■ **REQUEST 1**: Reproduce verbatim the part of the report on Roxana Saberi's trial that opens with the words containing "Iran says a" and closes with "to release Saberi.".
■ **REQUEST 2**:
Answer these questions using the report on Roxana Saberi's trial:
(a) In which Tehran prison has the journalist been held?
(b) What is the name of the Iranian judiciary spokesman quoted in the report?
(c) What word did the State Department use to describe the allegations?
■ **REQUEST 3**: Continue the report on Roxana Saberi's trial from its final sentence.
(SOURCE TEXT Opens)
Iran says a U.S.-Iranian journalist who has been held at Tehran's Evin prison since January, has been put on trial on charges of spying for the United States. The charges carry a possible death penalty.

A spokesman for Iran's judiciary says American journalist Roxana Saberi, went on trial Monday and a verdict is expected "within the next two or three weeks."

Saberi, who holds dual U.S. and Iranian citizenship, was first accused by Iranian officials of working in the country without press credentials when she was arrested in January. An Iranian judge added the more serious charge of "spying for the United States," last week.

The State Department has called the allegations, "baseless," and U.S. Secretary of State Hillary Clinton has urged Tehran to release Saberi.

Iranian judiciary spokesman Ali Reza Jamshidi criticized the United States for rushing to judgment to defend Saberi. "Expressing an opinion without seeing the indictment", he said, "is laughable."

Former U.S. National Security Council official Gary Sick says the most important question, in his mind, is whether Iran has allowed Saberi's lawyer to see the charges against her.
(SOURCE TEXT Closes)
(PROVIDED DATA Opens)
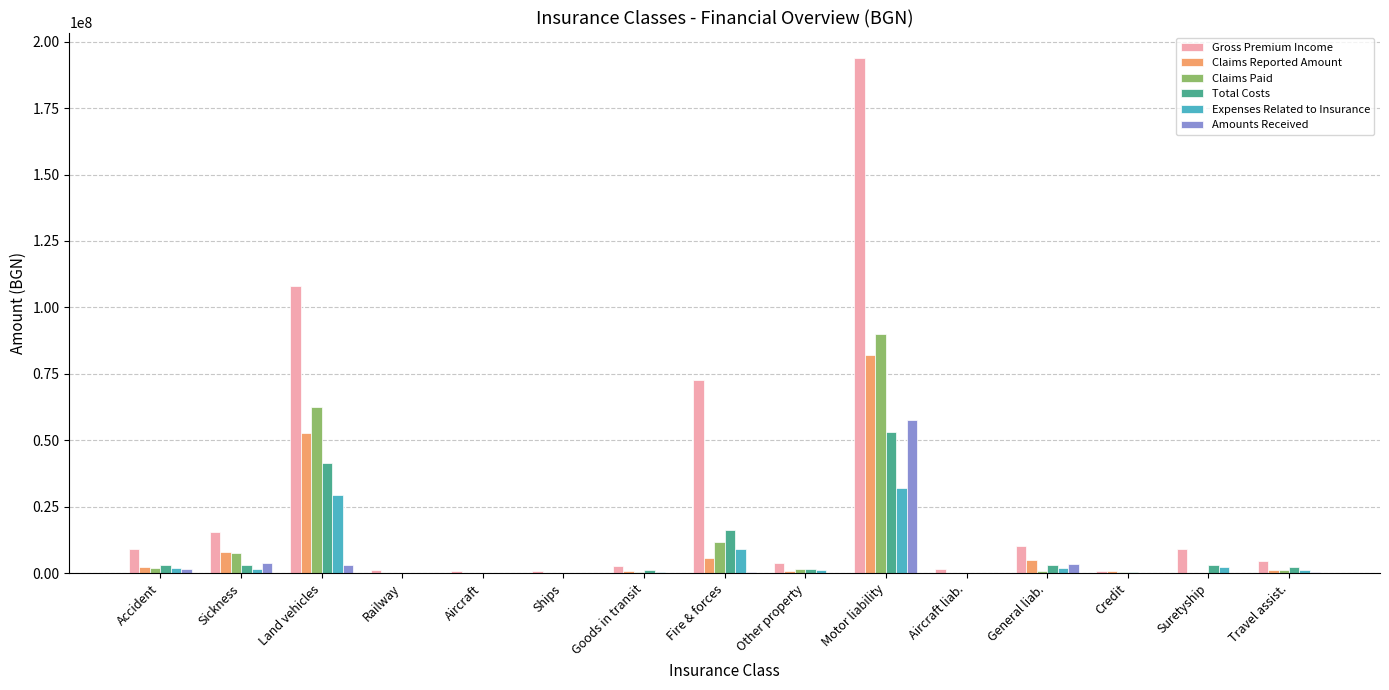

What is the difference between the Expenses Related to Insurance values at General liab. and Railway?

1728596.4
(PROVIDED DATA Closes)
■ **EXERCISE RESPONSE 1**:
Iran says a U.S.-Iranian journalist who has been held at Tehran's Evin prison since January, has been put on trial on charges of spying for the United States. The charges carry a possible death penalty.

A spokesman for Iran's judiciary says American journalist Roxana Saberi, went on trial Monday and a verdict is expected "within the next two or three weeks."

Saberi, who holds dual U.S. and Iranian citizenship, was first accused by Iranian officials of working in the country without press credentials when she was arrested in January. An Iranian judge added the more serious charge of "spying for the United States," last week.

The State Department has called the allegations, "baseless," and U.S. Secretary of State Hillary Clinton has urged Tehran to release Saberi.

■ **EXERCISE RESPONSE 2**:
(a) Evin prison
(b) Ali Reza Jamshidi
(c) "Baseless"

■ **EXERCISE RESPONSE 3**:
"The one thing I would really want to know, which undoubtedly will be reported in the course of the day from various human rights organizations, is whether her lawyer had an opportunity to even see the charges, or be present," he said. "If that is not the case, because he had not been consulted in the past, and the charges were unavailable to him, then it's a travesty. If they are going to try somebody, the charges should at least be made available to the person's lawyer, the lawyer should be present at the trial and there should be an opportunity for people to review the charges."

Soazig Dollet of Paris-based Reporters Without Borders says that her organization has been told that Saberi was finally allowed to consult her attorney, and that he was present at the hearing, Monday. "This is an unusual case," she added, "and we are worried."

Iran expert Ali Nourizadeh who runs the Center for Arab and Iranian Studies in London says he believes the case is political.

"As far as I know she did not commit any crime. What she did according to what the judiciary said that her license was not renewed and she continued to work for the media she was working for," said Nourizadeh. "She was doing her work and she was using legitimate ways of transmitting, so the whole thing is a political one."

Nourizadeh added that a "positive mood" over possible negotiations between Iran and the group of five permanent U.N. Security Council members, plus Germany, will probably push Iran to "show good will," and release Saberi.